Sparse dictionary learning and compressed sensing. In dictionary learning, you want to represent data points \(x \in \mathbb{R}^n\) as sparse combinations of dictionary atoms \(D = \{d_1, \ldots, d_m\}\) with \(m \gg n\). Carathéodory says that any point in conv\((D)\) can be represented with at most \(n+1\) atoms. If your data lives in the convex hull of the dictionary, you never need more than \(n+1\) atoms - a bound on the intrinsic sparsity of the representation that is independent of the dictionary size \(m\). This is the theoretical foundation for why \(\ell_1\) regularization works: it promotes sparse representations, and the sparse representation always exists with at most \(n+1\) terms by Carathéodory.

K-means and clustering. The centroid of a cluster is a convex combination of its members. If the cluster lives in \(\mathbb{R}^d\), the centroid lies in the convex hull of the cluster points. Carathéodory says the centroid can be expressed as a convex combination of at most \(d+1\) cluster members. In high-dimensional spaces where \(d\) is large, this is not a practical compression - but in the interpretability-motivated setting where you want to find "representative points" for a cluster, the theorem says \(d+1\) data points always suffice to locate the centroid exactly.

Reinforcement learning and policy mixing. A mixed policy in RL is a convex combination of deterministic policies. The set of deterministic policies is finite (for finite state and action spaces), and any mixed policy is in their convex hull. Carathéodory says any mixed policy can be written as a convex combination of at most \(|\mathcal{S}||\mathcal{A}| + 1\) deterministic policies (where \(|\mathcal{S}||\mathcal{A}|\) is the dimension of the policy space). In practice the bound is tighter. But the theorem tells you that mixed policies are not fundamentally more expressive than sparse mixtures - the mixing complexity is bounded by the dimension.

Building this

Writing the tool was its own small pleasure. The hardest part is not the math - the barycentric coordinate formula is a textbook half-page - but the interactive geometry: handling mouse coordinates relative to the canvas, maintaining the convex hull ordering after vertex drags, keeping the fan triangulation consistent with whatever hull order the algorithm returns.

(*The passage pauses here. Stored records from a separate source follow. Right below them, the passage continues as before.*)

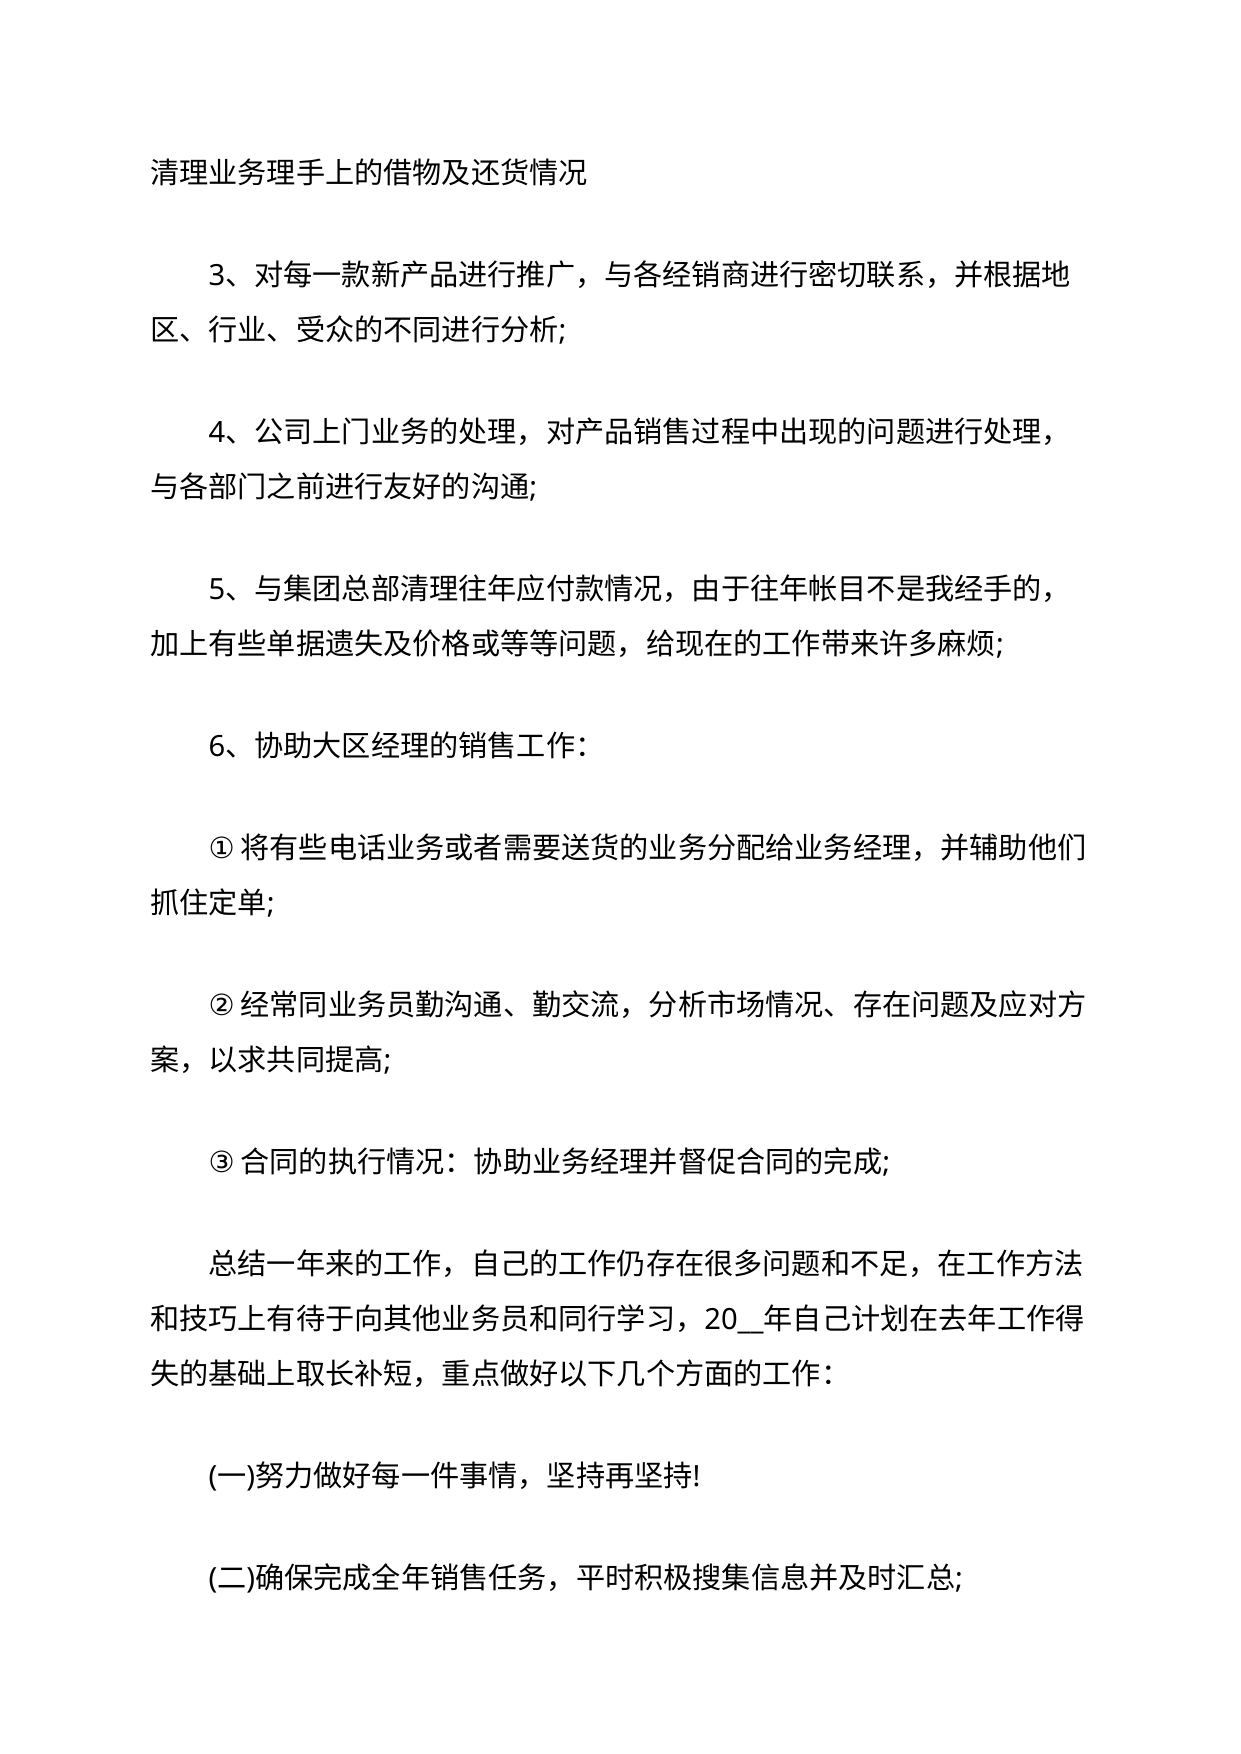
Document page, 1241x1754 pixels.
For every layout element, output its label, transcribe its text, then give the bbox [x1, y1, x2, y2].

text 4、公司上门业务的处理，对产品销售过程中出现的问题进行处理，与各部门之前进行友好的沟通; [150, 409, 1090, 506]
text ①将有些电话业务或者需要送货的业务分配给业务经理，并辅助他们抓住定单; [150, 825, 1090, 922]
text 总结一年来的工作，自己的工作仍存在很多问题和不足，在工作方法和技巧上有待于向其他业务员和同行学习，20__年自己计划在去年工作得失的基础上取长补短，重点做好以下几个方面的工作： [150, 1241, 1090, 1393]
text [150, 150, 1090, 192]
text ②经常同业务员勤沟通、勤交流，分析市场情况、存在问题及应对方案，以求共同提高; [150, 982, 1090, 1079]
text 3、对每一款新产品进行推广，与各经销商进行密切联系，并根据地区、行业、受众的不同进行分析; [150, 252, 1090, 349]
text (一)努力做好每一件事情，坚持再坚持! [150, 1452, 1090, 1495]
text 5、与集团总部清理往年应付款情况，由于往年帐目不是我经手的，加上有些单据遗失及价格或等等问题，给现在的工作带来许多麻烦; [150, 566, 1090, 663]
text ③合同的执行情况：协助业务经理并督促合同的完成; [150, 1139, 1090, 1181]
text 6、协助大区经理的销售工作： [150, 723, 1090, 765]
text (二)确保完成全年销售任务，平时积极搜集信息并及时汇总; [150, 1554, 1090, 1597]
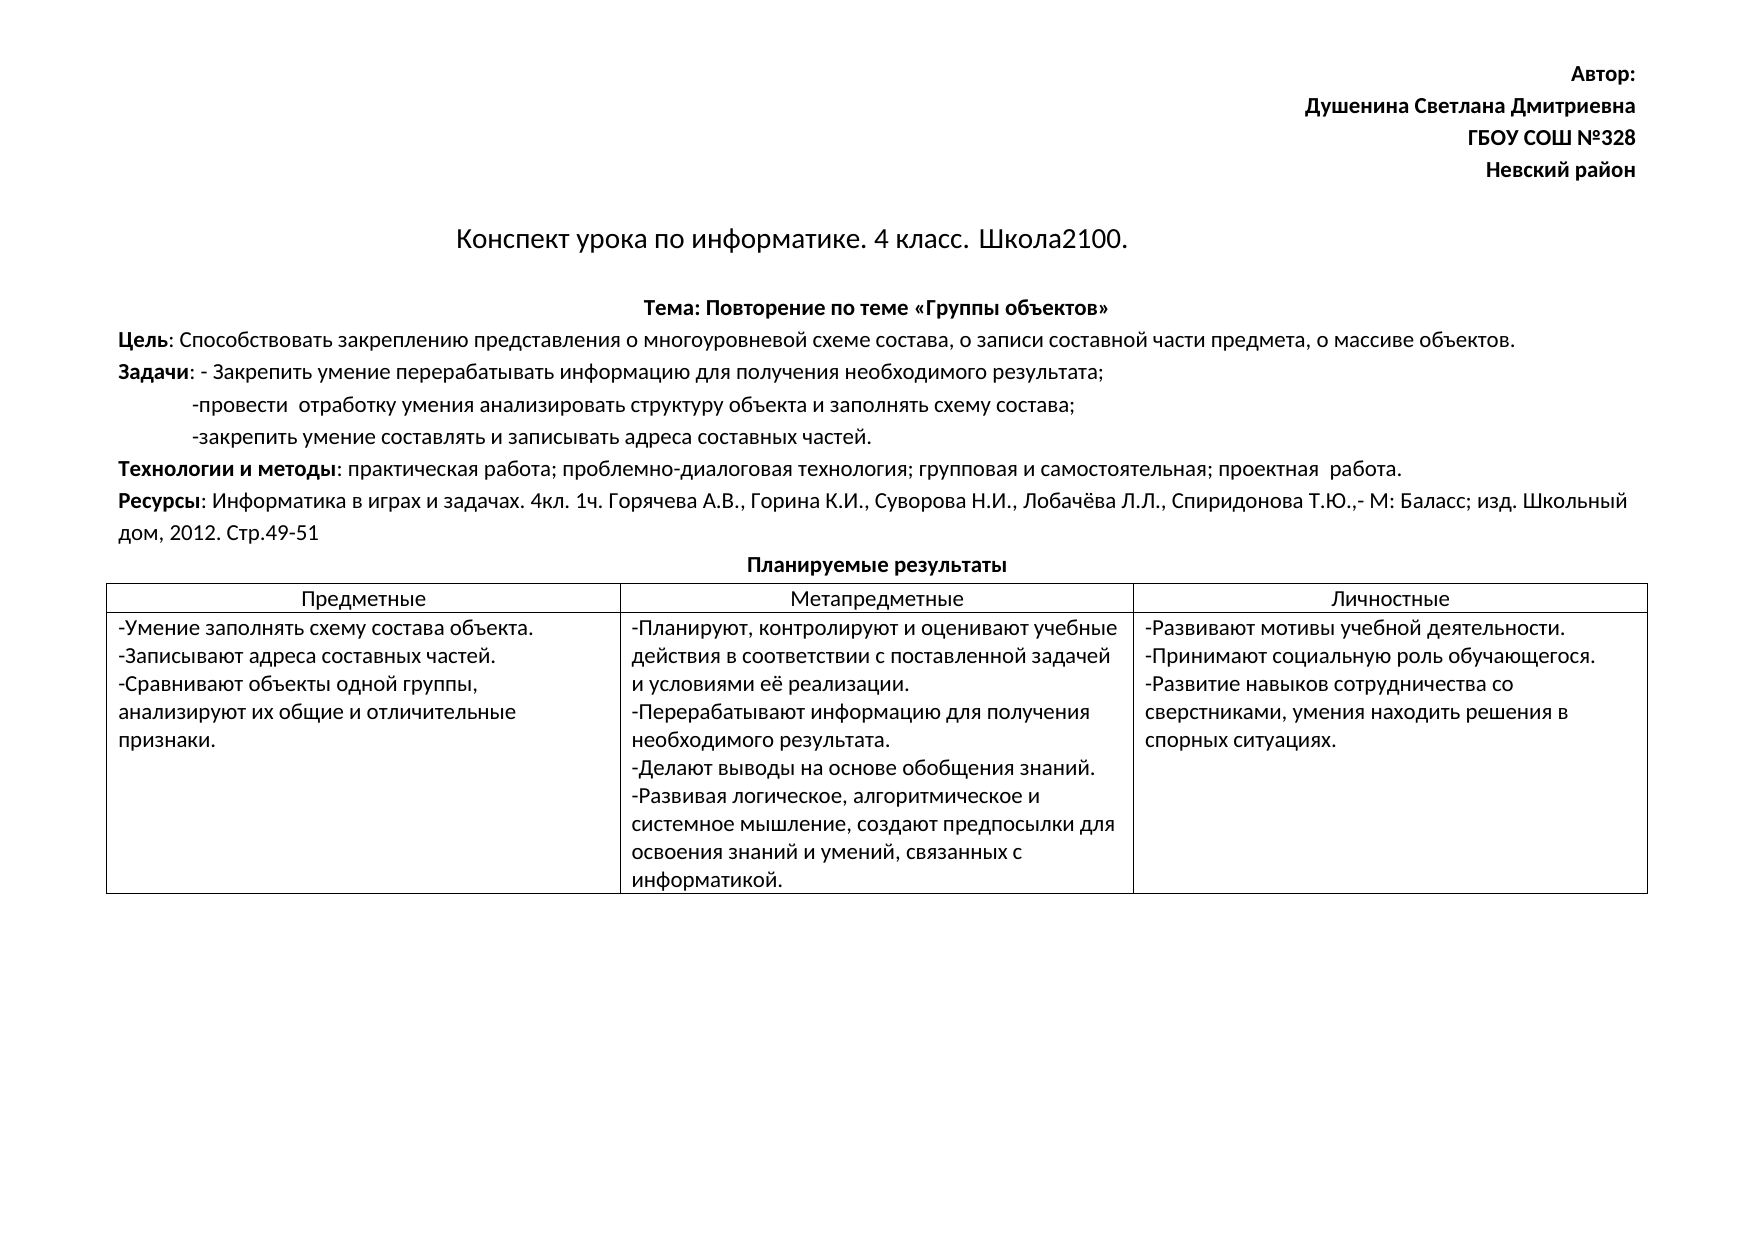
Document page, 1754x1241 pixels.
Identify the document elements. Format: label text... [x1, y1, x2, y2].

text Душенина Светлана Дмитриевна [118, 91, 1636, 119]
table_header Личностные [1134, 584, 1647, 612]
table_header Метапредметные [621, 584, 1133, 612]
text Автор: [118, 59, 1636, 87]
text Технологии и методы: практическая работа; проблемно-диалоговая технология; групповая и самостоятельная; проектная работа. [118, 454, 1636, 482]
table_cell -Планируют, контролируют и оценивают учебные действия в соответствии с поставленной задачей и условиями её реализации. -Перерабатывают информацию для получения необходимого результата. -Делают выводы на основе обобщения знаний. -Развивая логическое, алгоритмическое и системное мышление, создают предпосылки для освоения знаний и умений, связанных с информатикой. [621, 613, 1133, 893]
text Тема: Повторение по теме «Группы объектов» [118, 293, 1636, 321]
text Цель: Способствовать закреплению представления о многоуровневой схеме состава, о записи составной части предмета, о массиве объектов. [118, 325, 1636, 353]
text Ресурсы: Информатика в играх и задачах. 4кл. 1ч. Горячева А.В., Горина К.И., Суворова Н.И., Лобачёва Л.Л., Спиридонова Т.Ю.,- М: Баласс; изд. Школьный дом, 2012. Стр.49-51 [118, 486, 1636, 546]
text Конспект урока по информатике. 4 класс. Школа2100. [266, 220, 1636, 256]
table_cell -Развивают мотивы учебной деятельности. -Принимают социальную роль обучающегося. -Развитие навыков сотрудничества со сверстниками, умения находить решения в спорных ситуациях. [1134, 613, 1647, 893]
table_cell -Умение заполнять схему состава объекта. -Записывают адреса составных частей. -Сравнивают объекты одной группы, анализируют их общие и отличительные признаки. [107, 613, 620, 893]
text Планируемые результаты [118, 551, 1636, 579]
text ГБОУ СОШ №328 [118, 123, 1636, 151]
text Невский район [118, 156, 1636, 184]
table_header Предметные [107, 584, 620, 612]
text -провести отработку умения анализировать структуру объекта и заполнять схему состава; [118, 390, 1636, 418]
text -закрепить умение составлять и записывать адреса составных частей. [118, 422, 1636, 450]
text Задачи: - Закрепить умение перерабатывать информацию для получения необходимого результата; [118, 357, 1636, 386]
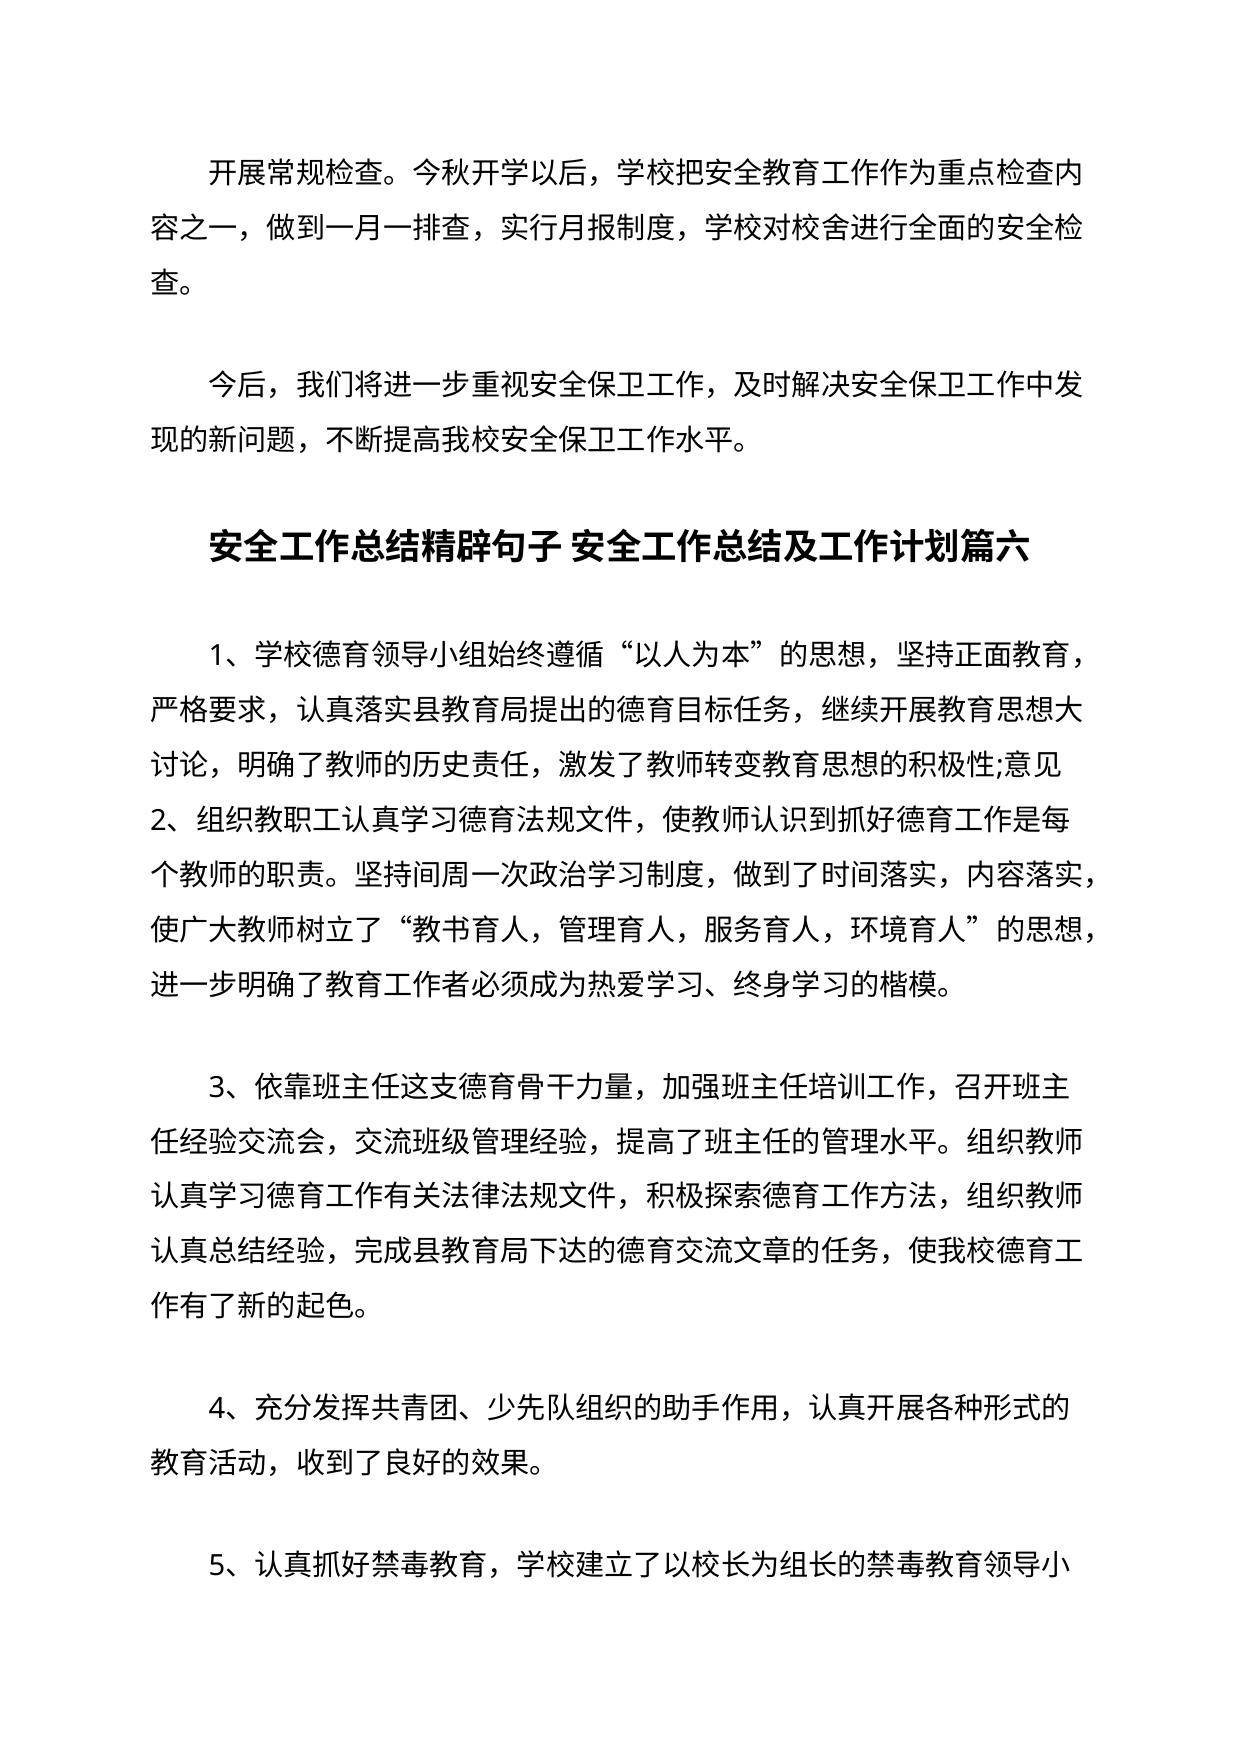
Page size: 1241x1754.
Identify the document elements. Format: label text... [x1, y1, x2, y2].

text 3、依靠班主任这支德育骨干力量，加强班主任培训工作，召开班主任经验交流会，交流班级管理经验，提高了班主任的管理水平。组织教师认真学习德育工作有关法律法规文件，积极探索德育工作方法，组织教师认真总结经验，完成县教育局下达的德育交流文章的任务，使我校德育工作有了新的起色。 [150, 1063, 1090, 1325]
text 今后，我们将进一步重视安全保卫工作，及时解决安全保卫工作中发现的新问题，不断提高我校安全保卫工作水平。 [150, 362, 1090, 459]
text 开展常规检查。今秋开学以后，学校把安全教育工作作为重点检查内容之一，做到一月一排查，实行月报制度，学校对校舍进行全面的安全检查。 [150, 150, 1090, 302]
text 4、充分发挥共青团、少先队组织的助手作用，认真开展各种形式的教育活动，收到了良好的效果。 [150, 1384, 1090, 1482]
text 1、学校德育领导小组始终遵循“以人为本”的思想，坚持正面教育，严格要求，认真落实县教育局提出的德育目标任务，继续开展教育思想大讨论，明确了教师的历史责任，激发了教师转变教育思想的积极性;意见2、组织教职工认真学习德育法规文件，使教师认识到抓好德育工作是每个教师的职责。坚持间周一次政治学习制度，做到了时间落实，内容落实，使广大教师树立了“教书育人，管理育人，服务育人，环境育人”的思想，进一步明确了教育工作者必须成为热爱学习、终身学习的楷模。 [150, 632, 1090, 1004]
text 安全工作总结精辟句子 安全工作总结及工作计划篇六 [150, 518, 1090, 569]
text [150, 1541, 1090, 1584]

I used Andrew's monotone chain algorithm for the convex hull, which outputs vertices in counterclockwise order when working in standard coordinates. The fan triangulation then follows the hull ordering, and the barycentric coordinates are computed for each triangle until one contains the click point. The whole thing runs in real time because the number of hull vertices is small enough that the linear scan through triangles is imperceptible.

What I did not expect when building it: how clearly you can see the triangulation structure as you click around. Near an edge between two triangles of the fan, small clicks move you from one triangle to the other, and the highlighted witnesses switch abruptly. The decomposition is discontinuous at triangle boundaries, even though the geometric object (the polygon and its interior) is smooth. The witnesses jump; the weights jump. P itself moves continuously. This discontinuity is not a bug - it is a property of the particular decomposition algorithm, not of Carathéodory's theorem itself. The theorem only guarantees existence; it says nothing about continuity of the witness selection.

That observation sat with me for a while. The theorem is existential. It tells you witnesses exist, not how to find them canonically. The fan triangulation is one particular selection rule, fast and simple, but arbitrary in the sense that rotating the fan to a different apex gives a different set of witnesses for the same point. There is no canonical set of three witnesses for an interior point of a general polygon. Just the guarantee that three is always enough.